Top of Excerpted passage
Dive Brief:
- Intermountain Healthcare reported net income of $2.16 billion in the first nine months of the year, up 1% from the same period a year ago. A drop in operating income and steep investment loss dampened results in the latest period.
- The Salt Lake City-based system of 33 hospitals and 385 clinics reported revenues of $10.2 billion for the year to date, up 28% over the first nine months of 2021.
- A 45% surge in employee compensation and benefits, compared to a year ago, drove total expenses to $9.46 billion in the latest nine-month period, up 35% year over year.
Dive Insight:
It has been a busy year for Intermountain, which completed a merger with Colorado-based SCL Health in April and named a new chief executive last week.
Chief Operating Officer Rob Allen was promoted to president and CEO of the system, starting Dec. 1. He replaces interim CEO Lydia Jumonville, who previously led SCL. Former Intermountain CEO Marc Harrison left the organization in August.
Intermountain reported operating income for the nine months fell 55% to $285 million, weighed down by higher labor costs as well as more expensive hospital supplies. Supply costs climbed 30% to $1.79 billion.
Bottom of Excerpted passage
Top of Information supplied
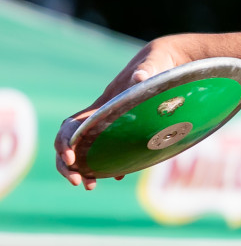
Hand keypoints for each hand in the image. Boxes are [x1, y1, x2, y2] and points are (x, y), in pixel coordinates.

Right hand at [55, 37, 188, 189]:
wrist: (170, 60)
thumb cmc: (160, 61)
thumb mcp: (155, 64)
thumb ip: (147, 71)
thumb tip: (141, 77)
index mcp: (104, 104)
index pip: (72, 125)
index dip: (64, 142)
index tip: (70, 157)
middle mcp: (104, 115)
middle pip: (73, 142)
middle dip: (68, 163)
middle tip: (77, 182)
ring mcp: (116, 123)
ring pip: (90, 149)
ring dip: (85, 168)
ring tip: (90, 185)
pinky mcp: (131, 128)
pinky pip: (112, 149)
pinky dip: (110, 163)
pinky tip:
Bottom of Information supplied
## Aim of the task
Extend the article on Intermountain Healthcare's nine-month financial results, picking up after its last sentence. The records are drawn from a separate source unrelated to the article.

## Exercise answer
Earnings before interest, depreciation and amortization declined to $749 million from $974 million in the year-ago period.
Inpatient admissions slipped 2% in the nine-month period, compared to a year ago, while outpatient visits fell 4%. Visits to the system’s non-hospital clinics declined nearly 2%.
Emergency rooms, however, saw more patients, with visits climbing 8%. Inpatient surgeries were flat, but outpatient surgeries rose 4%.
Intermountain reported a $2.2 billion investment loss for the first nine months of 2022, compared to investment income of $1.2 billion in the same period a year ago.
The combination of Intermountain’s 25 hospitals and SCL’s eight created a $12 billion operation billed as the country’s 11th largest nonprofit health system. Intermountain also insures 1 million people in Utah and Idaho.